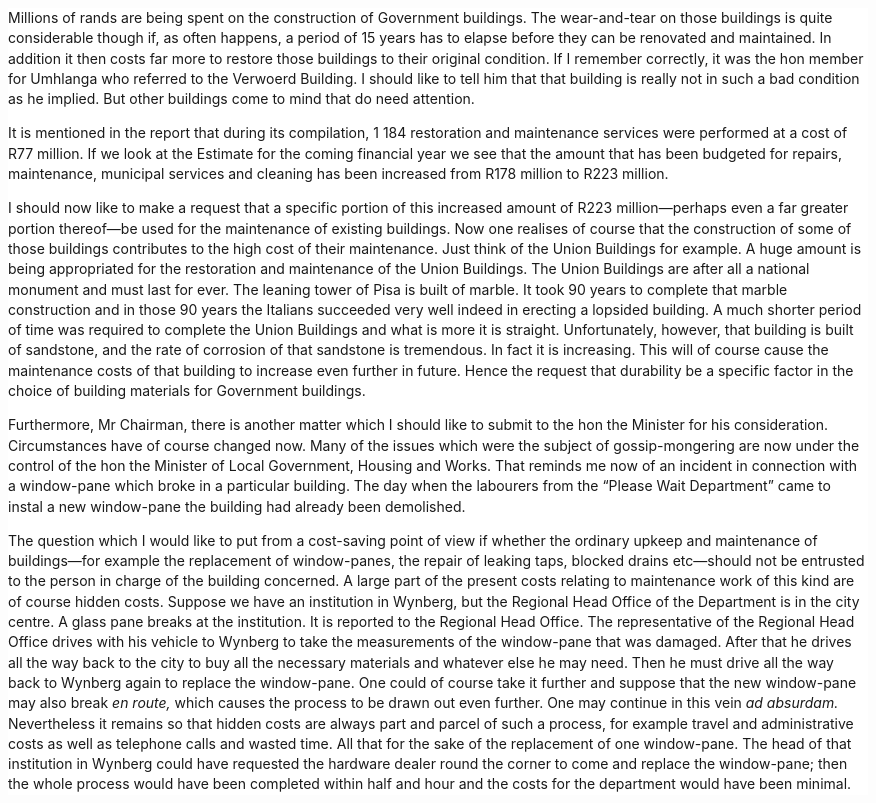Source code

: <p>Millions of rands are being spent on the construction of Government buildings. The wear-and-tear on those buildings is quite considerable though if, as often happens, a period of 15 years has to elapse before they can be renovated and maintained. In addition it then costs far more to restore those buildings to their original condition. If I remember correctly, it was the hon member for Umhlanga who referred to the Verwoerd Building. I should like to tell him that that building is really not in such a bad condition as he implied. But other buildings come to mind that do need attention.</p>

<p>It is mentioned in the report that during its compilation, 1 184 restoration and maintenance services were performed at a cost of R77 million. If we look at the Estimate for the coming financial year we see that the amount that has been budgeted for repairs, maintenance, municipal services and cleaning has been increased from R178 million to R223 million.</p>

<p>I should now like to make a request that a specific portion of this increased amount of R223 million&#x2014;perhaps even a far greater <span class="col_3925-3926" refersTo="page_0834"/>portion thereof&#x2014;be used for the maintenance of existing buildings. Now one realises of course that the construction of some of those buildings contributes to the high cost of their maintenance. Just think of the Union Buildings for example. A huge amount is being appropriated for the restoration and maintenance of the Union Buildings. The Union Buildings are after all a national monument and must last for ever. The leaning tower of Pisa is built of marble. It took 90 years to complete that marble construction and in those 90 years the Italians succeeded very well indeed in erecting a lopsided building. A much shorter period of time was required to complete the Union Buildings and what is more it is straight. Unfortunately, however, that building is built of sandstone, and the rate of corrosion of that sandstone is tremendous. In fact it is increasing. This will of course cause the maintenance costs of that building to increase even further in future. Hence the request that durability be a specific factor in the choice of building materials for Government buildings.</p>

<p>Furthermore, Mr Chairman, there is another matter which I should like to submit to the hon the Minister for his consideration. Circumstances have of course changed now. Many of the issues which were the subject of gossip-mongering are now under the control of the hon the Minister of Local Government, Housing and Works. That reminds me now of an incident in connection with a window-pane which broke in a particular building. The day when the labourers from the &#x201C;Please Wait Department&#x201D; came to instal a new window-pane the building had already been demolished.</p>

<p>The question which I would like to put from a cost-saving point of view if whether the ordinary upkeep and maintenance of buildings&#x2014;for example the replacement of window-panes, the repair of leaking taps, blocked drains etc&#x2014;should not be entrusted to the person in charge of the building concerned. A large part of the present costs relating to maintenance work of this kind are of course hidden costs. Suppose we have an institution in Wynberg, but the Regional Head Office of the Department is in the city centre. A glass pane breaks at the institution. It is reported to the Regional Head Office. The representative of the Regional Head Office drives with his vehicle to Wynberg to take the measurements of the window-pane that was damaged. After that he drives all the way back to the city to buy all the necessary materials and whatever else he may need. Then he must drive all the way back to Wynberg again to replace the window-pane. One could of course take it further and suppose that the new window-pane may also break <i>en route,</i> which causes the process to be drawn out even further. One may continue in this vein <i>ad absurdam.</i> Nevertheless it remains so that hidden costs are always part and parcel of such a process, for example travel and administrative costs as well as telephone calls and wasted time. All that for the sake of the replacement of one window-pane. The head of that institution in Wynberg could have requested the hardware dealer round the corner to come and replace the window-pane; then the whole process would have been completed within half and hour and the costs for the department would have been minimal.</p>

</speech>

<speech by="#lloyd">
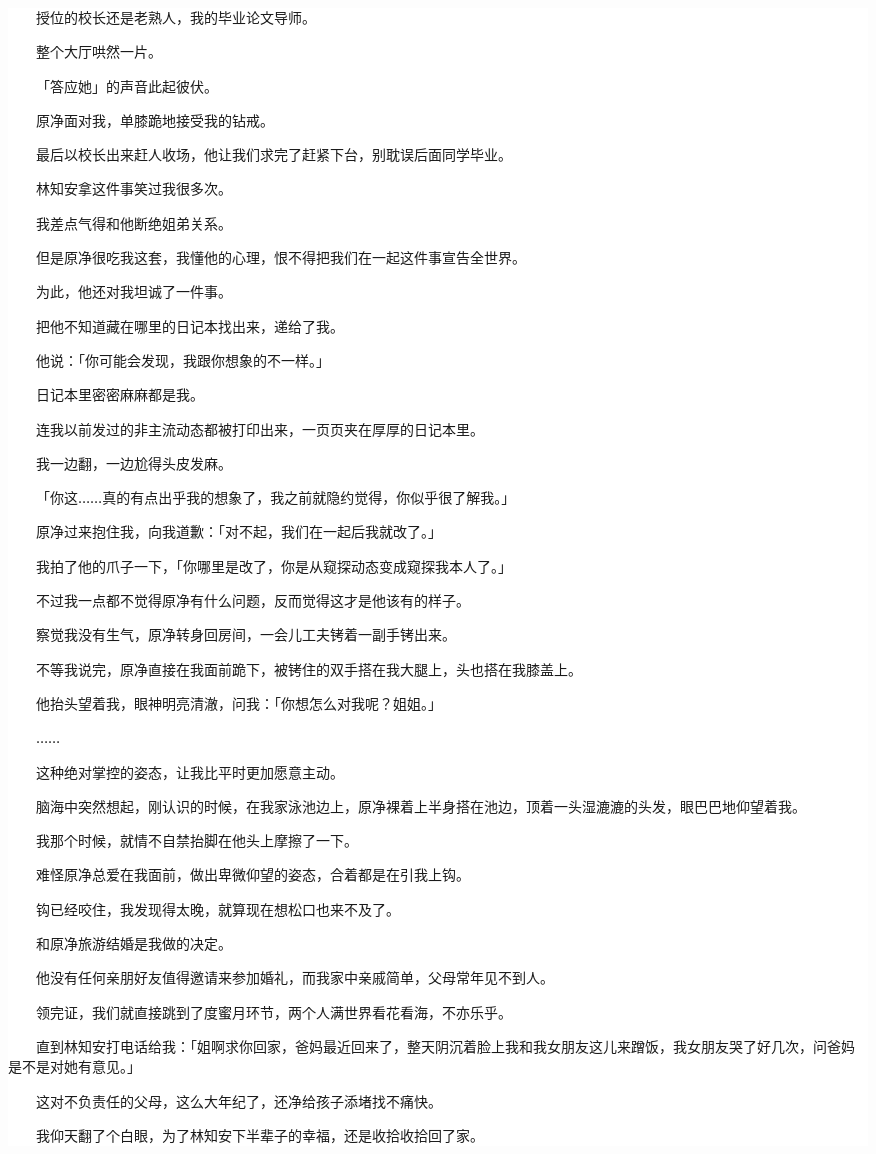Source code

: &emsp;&emsp;授位的校长还是老熟人，我的毕业论文导师。  
  
&emsp;&emsp;整个大厅哄然一片。  
  
&emsp;&emsp;「答应她」的声音此起彼伏。  
  
&emsp;&emsp;原净面对我，单膝跪地接受我的钻戒。  
  
&emsp;&emsp;最后以校长出来赶人收场，他让我们求完了赶紧下台，别耽误后面同学毕业。  
  
&emsp;&emsp;林知安拿这件事笑过我很多次。  
  
&emsp;&emsp;我差点气得和他断绝姐弟关系。  
  
&emsp;&emsp;但是原净很吃我这套，我懂他的心理，恨不得把我们在一起这件事宣告全世界。  
  
&emsp;&emsp;为此，他还对我坦诚了一件事。  
  
&emsp;&emsp;把他不知道藏在哪里的日记本找出来，递给了我。  
  
&emsp;&emsp;他说：「你可能会发现，我跟你想象的不一样。」  
  
&emsp;&emsp;日记本里密密麻麻都是我。  
  
&emsp;&emsp;连我以前发过的非主流动态都被打印出来，一页页夹在厚厚的日记本里。  
  
&emsp;&emsp;我一边翻，一边尬得头皮发麻。  
  
&emsp;&emsp;「你这……真的有点出乎我的想象了，我之前就隐约觉得，你似乎很了解我。」  
  
&emsp;&emsp;原净过来抱住我，向我道歉：「对不起，我们在一起后我就改了。」  
  
&emsp;&emsp;我拍了他的爪子一下，「你哪里是改了，你是从窥探动态变成窥探我本人了。」  
  
&emsp;&emsp;不过我一点都不觉得原净有什么问题，反而觉得这才是他该有的样子。  
  
&emsp;&emsp;察觉我没有生气，原净转身回房间，一会儿工夫铐着一副手铐出来。  
  
&emsp;&emsp;不等我说完，原净直接在我面前跪下，被铐住的双手搭在我大腿上，头也搭在我膝盖上。  
  
&emsp;&emsp;他抬头望着我，眼神明亮清澈，问我：「你想怎么对我呢？姐姐。」  
  
&emsp;&emsp;……  
  
&emsp;&emsp;这种绝对掌控的姿态，让我比平时更加愿意主动。  
  
&emsp;&emsp;脑海中突然想起，刚认识的时候，在我家泳池边上，原净裸着上半身搭在池边，顶着一头湿漉漉的头发，眼巴巴地仰望着我。  
  
&emsp;&emsp;我那个时候，就情不自禁抬脚在他头上摩擦了一下。  
  
&emsp;&emsp;难怪原净总爱在我面前，做出卑微仰望的姿态，合着都是在引我上钩。  
  
&emsp;&emsp;钩已经咬住，我发现得太晚，就算现在想松口也来不及了。  
  
&emsp;&emsp;和原净旅游结婚是我做的决定。  
  
&emsp;&emsp;他没有任何亲朋好友值得邀请来参加婚礼，而我家中亲戚简单，父母常年见不到人。  
  
&emsp;&emsp;领完证，我们就直接跳到了度蜜月环节，两个人满世界看花看海，不亦乐乎。  
  
&emsp;&emsp;直到林知安打电话给我：「姐啊求你回家，爸妈最近回来了，整天阴沉着脸上我和我女朋友这儿来蹭饭，我女朋友哭了好几次，问爸妈是不是对她有意见。」  
  
&emsp;&emsp;这对不负责任的父母，这么大年纪了，还净给孩子添堵找不痛快。  
  
&emsp;&emsp;我仰天翻了个白眼，为了林知安下半辈子的幸福，还是收拾收拾回了家。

:::

▶ **Work instructions**: Quote all of the data above word for word, reproducing every line of source text without change and leaving out the pictures.

▶ **Response box**:
Source code

: <p>Millions of rands are being spent on the construction of Government buildings. The wear-and-tear on those buildings is quite considerable though if, as often happens, a period of 15 years has to elapse before they can be renovated and maintained. In addition it then costs far more to restore those buildings to their original condition. If I remember correctly, it was the hon member for Umhlanga who referred to the Verwoerd Building. I should like to tell him that that building is really not in such a bad condition as he implied. But other buildings come to mind that do need attention.</p>

<p>It is mentioned in the report that during its compilation, 1 184 restoration and maintenance services were performed at a cost of R77 million. If we look at the Estimate for the coming financial year we see that the amount that has been budgeted for repairs, maintenance, municipal services and cleaning has been increased from R178 million to R223 million.</p>

<p>I should now like to make a request that a specific portion of this increased amount of R223 million&#x2014;perhaps even a far greater <span class="col_3925-3926" refersTo="page_0834"/>portion thereof&#x2014;be used for the maintenance of existing buildings. Now one realises of course that the construction of some of those buildings contributes to the high cost of their maintenance. Just think of the Union Buildings for example. A huge amount is being appropriated for the restoration and maintenance of the Union Buildings. The Union Buildings are after all a national monument and must last for ever. The leaning tower of Pisa is built of marble. It took 90 years to complete that marble construction and in those 90 years the Italians succeeded very well indeed in erecting a lopsided building. A much shorter period of time was required to complete the Union Buildings and what is more it is straight. Unfortunately, however, that building is built of sandstone, and the rate of corrosion of that sandstone is tremendous. In fact it is increasing. This will of course cause the maintenance costs of that building to increase even further in future. Hence the request that durability be a specific factor in the choice of building materials for Government buildings.</p>

<p>Furthermore, Mr Chairman, there is another matter which I should like to submit to the hon the Minister for his consideration. Circumstances have of course changed now. Many of the issues which were the subject of gossip-mongering are now under the control of the hon the Minister of Local Government, Housing and Works. That reminds me now of an incident in connection with a window-pane which broke in a particular building. The day when the labourers from the &#x201C;Please Wait Department&#x201D; came to instal a new window-pane the building had already been demolished.</p>

<p>The question which I would like to put from a cost-saving point of view if whether the ordinary upkeep and maintenance of buildings&#x2014;for example the replacement of window-panes, the repair of leaking taps, blocked drains etc&#x2014;should not be entrusted to the person in charge of the building concerned. A large part of the present costs relating to maintenance work of this kind are of course hidden costs. Suppose we have an institution in Wynberg, but the Regional Head Office of the Department is in the city centre. A glass pane breaks at the institution. It is reported to the Regional Head Office. The representative of the Regional Head Office drives with his vehicle to Wynberg to take the measurements of the window-pane that was damaged. After that he drives all the way back to the city to buy all the necessary materials and whatever else he may need. Then he must drive all the way back to Wynberg again to replace the window-pane. One could of course take it further and suppose that the new window-pane may also break <i>en route,</i> which causes the process to be drawn out even further. One may continue in this vein <i>ad absurdam.</i> Nevertheless it remains so that hidden costs are always part and parcel of such a process, for example travel and administrative costs as well as telephone calls and wasted time. All that for the sake of the replacement of one window-pane. The head of that institution in Wynberg could have requested the hardware dealer round the corner to come and replace the window-pane; then the whole process would have been completed within half and hour and the costs for the department would have been minimal.</p>

</speech>

<speech by="#lloyd">
Source code

: &emsp;&emsp;授位的校长还是老熟人，我的毕业论文导师。  
  
&emsp;&emsp;整个大厅哄然一片。  
  
&emsp;&emsp;「答应她」的声音此起彼伏。  
  
&emsp;&emsp;原净面对我，单膝跪地接受我的钻戒。  
  
&emsp;&emsp;最后以校长出来赶人收场，他让我们求完了赶紧下台，别耽误后面同学毕业。  
  
&emsp;&emsp;林知安拿这件事笑过我很多次。  
  
&emsp;&emsp;我差点气得和他断绝姐弟关系。  
  
&emsp;&emsp;但是原净很吃我这套，我懂他的心理，恨不得把我们在一起这件事宣告全世界。  
  
&emsp;&emsp;为此，他还对我坦诚了一件事。  
  
&emsp;&emsp;把他不知道藏在哪里的日记本找出来，递给了我。  
  
&emsp;&emsp;他说：「你可能会发现，我跟你想象的不一样。」  
  
&emsp;&emsp;日记本里密密麻麻都是我。  
  
&emsp;&emsp;连我以前发过的非主流动态都被打印出来，一页页夹在厚厚的日记本里。  
  
&emsp;&emsp;我一边翻，一边尬得头皮发麻。  
  
&emsp;&emsp;「你这……真的有点出乎我的想象了，我之前就隐约觉得，你似乎很了解我。」  
  
&emsp;&emsp;原净过来抱住我，向我道歉：「对不起，我们在一起后我就改了。」  
  
&emsp;&emsp;我拍了他的爪子一下，「你哪里是改了，你是从窥探动态变成窥探我本人了。」  
  
&emsp;&emsp;不过我一点都不觉得原净有什么问题，反而觉得这才是他该有的样子。  
  
&emsp;&emsp;察觉我没有生气，原净转身回房间，一会儿工夫铐着一副手铐出来。  
  
&emsp;&emsp;不等我说完，原净直接在我面前跪下，被铐住的双手搭在我大腿上，头也搭在我膝盖上。  
  
&emsp;&emsp;他抬头望着我，眼神明亮清澈，问我：「你想怎么对我呢？姐姐。」  
  
&emsp;&emsp;……  
  
&emsp;&emsp;这种绝对掌控的姿态，让我比平时更加愿意主动。  
  
&emsp;&emsp;脑海中突然想起，刚认识的时候，在我家泳池边上，原净裸着上半身搭在池边，顶着一头湿漉漉的头发，眼巴巴地仰望着我。  
  
&emsp;&emsp;我那个时候，就情不自禁抬脚在他头上摩擦了一下。  
  
&emsp;&emsp;难怪原净总爱在我面前，做出卑微仰望的姿态，合着都是在引我上钩。  
  
&emsp;&emsp;钩已经咬住，我发现得太晚，就算现在想松口也来不及了。  
  
&emsp;&emsp;和原净旅游结婚是我做的决定。  
  
&emsp;&emsp;他没有任何亲朋好友值得邀请来参加婚礼，而我家中亲戚简单，父母常年见不到人。  
  
&emsp;&emsp;领完证，我们就直接跳到了度蜜月环节，两个人满世界看花看海，不亦乐乎。  
  
&emsp;&emsp;直到林知安打电话给我：「姐啊求你回家，爸妈最近回来了，整天阴沉着脸上我和我女朋友这儿来蹭饭，我女朋友哭了好几次，问爸妈是不是对她有意见。」  
  
&emsp;&emsp;这对不负责任的父母，这么大年纪了，还净给孩子添堵找不痛快。  
  
&emsp;&emsp;我仰天翻了个白眼，为了林知安下半辈子的幸福，还是收拾收拾回了家。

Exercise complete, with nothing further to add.